Die richtige Infrarotheizung für Ihr Badezimmer auswählen – ohne Geld zu verschwenden
Niemand möchte nach einem heißen Duschgang in ein eiskaltes Badezimmer treten. Das ist ein großer Schock für den Körper. Doch wenn man einfach die stärkste Heizung, die man finden kann, an die Wand hängt, verbraucht man unnötig viel Strom – und gefährdet außerdem die Funktionalität der Heizung selbst.
Der Schlüssel liegt darin, die Leistung der Heizung an die Größe des Raumes anzupassen.
Die richtige Leistung wählen
Man kann hier nicht einfach raten. Wenn es sich um ein kleines Badezimmer handelt (unter 4 m²), reicht eine Heizung mit 250 W bis 400 W aus. Dadurch wird das Badezimmer schnell warm. Wenn man in einem kleinen Raum übermäßig starke Heizungen verwendet, schaltet sich der Thermostat alle zwei Minuten ein und aus. Dadurch werden die Schaltkreise beschädigt. Das ist kein guter Weg, sein Geld auszugeben.
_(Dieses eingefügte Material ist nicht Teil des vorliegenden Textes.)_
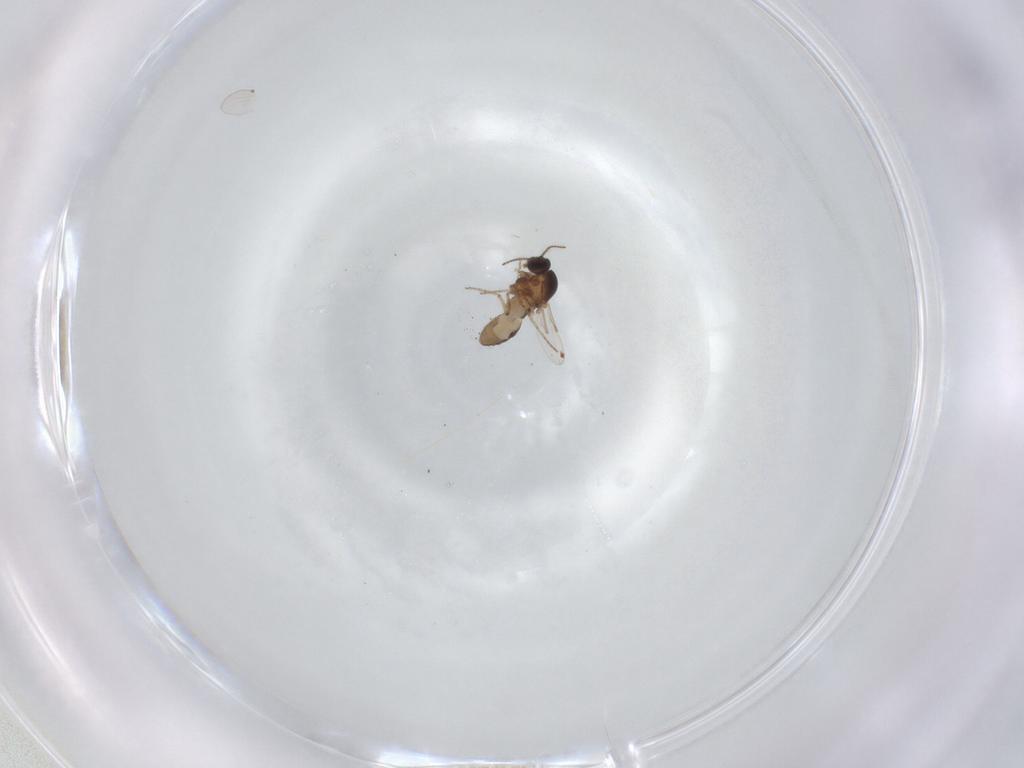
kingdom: Animalia
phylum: Arthropoda
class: Insecta
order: Diptera
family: Ceratopogonidae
Für mittelgroße Badezimmer (5 m² bis 10 m²) eignen sich Heizungen mit 600 W bis 800 W. Bei sehr großen Badezimmern (über 12 m²) hat man mehr Möglichkeiten: Man kann entweder eine leistungsstarke Heizung mit 1000 W+ verwenden – oder, wie ich es bevorzuge, mehrere kleinere Heizgeräte nutzen. So entstehen keine zu heißen Stellen und keine zu kalten Ecken.
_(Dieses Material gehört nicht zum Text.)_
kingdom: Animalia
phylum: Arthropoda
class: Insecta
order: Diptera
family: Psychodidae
Warum Infrarotheizungen funktionieren
Die meisten Heizungen versuchen, die Luft zu erwärmen. Doch Luft ist flüchtig – sie bewegt sich und entweicht. Infrarotheizungen sind anders: Es handelt sich dabei um Strahlungswärme, die in gerader Linie auf einen zu trifft – direkt auf einen selbst oder auf den Boden.
Wir verwenden Quarzglasröhren, um diese Wärme zu bündeln. Das Ergebnis? Man spürt die Wärme bereits im Moment, in dem man den Schalter betätigt. Man muss nicht warten, bis sich der Raum vollständig aufgeheizt hat.
Aber hier gibt es ein Problem: Badezimmer sind feucht. Deshalb ist eine Schutzklasse von IP65 unerlässlich. Dabei handelt es sich um einen Schutz, der Dampf und Spritzer von den Elektronikkomponenten fernhält. Ohne diesen Schutz kann Feuchtigkeit die heißen Quarzglasröhren beschädigen – oder schlimmer noch, die Elektrik zerstören.
Die Vor- und Nachteile
Mehr Leistung bedeutet, dass man schneller warm wird. Aber das setzt auch viel Belastung auf die Elektrik. Wenn man drei 1000-W-Heizgeräte an ein einziges 10-A-Kabel anschließt, besteht die Gefahr, dass der Schalter auslöst. Prüfen Sie daher unbedingt den Querschnitt der Kabel, bevor Sie mit hohen Leistungen arbeiten.
Andererseits neigen Heizgeräte mit geringerer Leistung dazu, kühler zu bleiben und länger zu funktionieren. Denken Sie jedoch daran: Bei sehr hohen Deckenhöhen oder ohne Isolierung kann es schwierig sein, mit einer kleinen Heizung auszukommen.